In 1827 werd het Voornse Kanaal aangelegd wat de omgeving van het huis geheel heeft doen veranderen waardoor het gebouw meer op de achtergrond werd gedrukt.

De dames Hofkes hebben het grote fortuin, dat door hun oom werd nagelaten, na hun dood omgezet in de zogenaamde Hofkesstichtingen bestemd voor Zwartewaal, Heenvliet en Oudenhoorn. Het huis verkochten zij aan de N.V. Hollandia Melk, die hierin een melkfabriek vestigde. In 1918 was er wederom een nieuwe eigenaar de heer A. Korteweg. Zes jaar later werd serieus overwogen om het hele gebouw maar af te breken. Dat dit niet is doorgegaan, kan onder meer worden toegeschreven aan de vele protesten. Notaris J.M. Korteweg, de volgende eigenaar gaf in 1929 opdracht tot een volledige restauratie die in 1930 werd voltooid.
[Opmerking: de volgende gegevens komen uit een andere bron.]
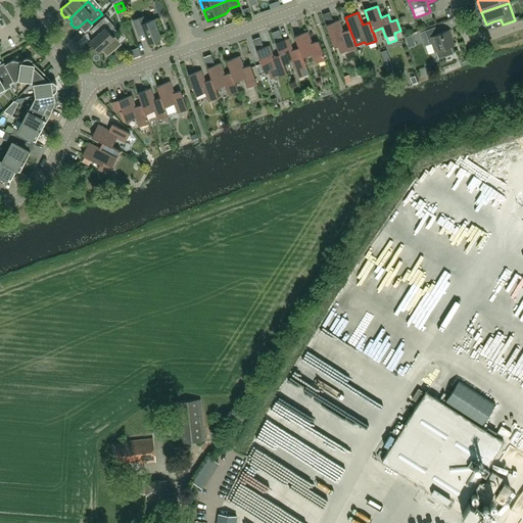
[(95,38),(90,42),(99,51),(103,48),(108,54),(120,44),(114,38),(108,32),(114,27),(105,16),(97,24),(103,30),(95,38)]
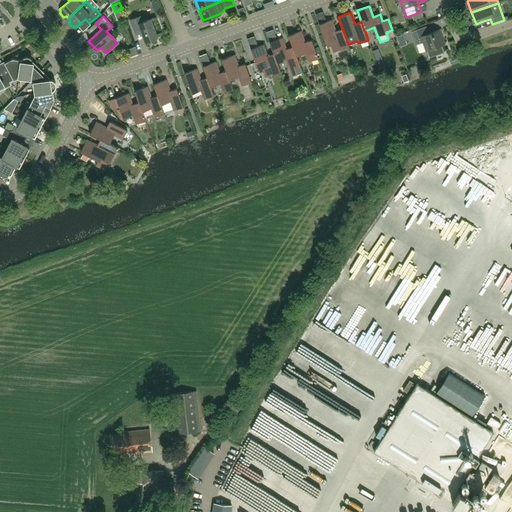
[(134,31),(140,29),(145,42),(157,37),(150,19),(142,22),(140,16),(130,20),(134,31)]
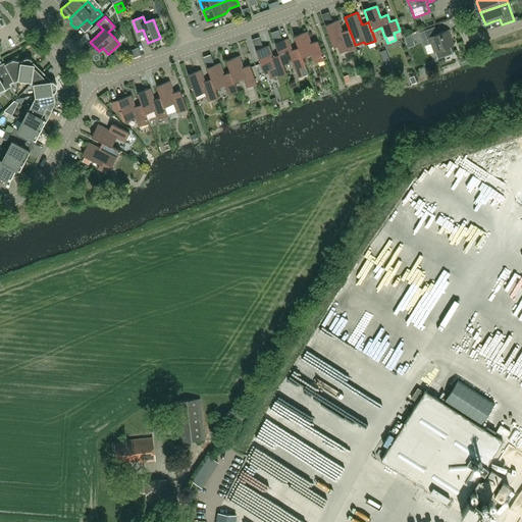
[(353,39),(349,29),(343,32),(338,19),(325,24),(332,46),(336,44),(340,53),(346,50),(346,51),(356,47),(355,45),(353,38),(353,39)]
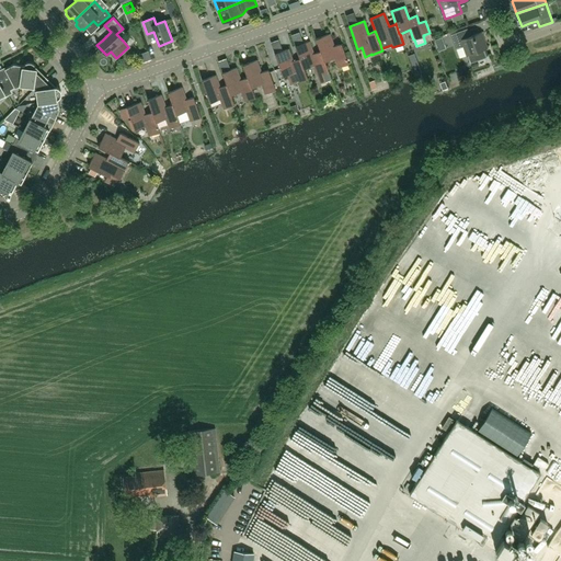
[(468,29),(450,34),(456,49),(464,46),(467,55),(468,55),(470,64),(487,57),(483,49),(490,47),(483,32),(470,36),(468,29)]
Door de industriële ontwikkelingen op Rozenburg werd het huis wederom bedreigd met sloop. Daarom wordt het in 1975 in zijn geheel verplaatst van Nieuwesluis aan het Voornse Kanaal naar de Rotterdamse wijk Charlois, op de plek van een kort tevoren afgebrande boerderij. Het gebouw wordt op Charlois tegenwoordig voornamelijk gebruikt voor zakelijke bijeenkomsten en trouwpartijen.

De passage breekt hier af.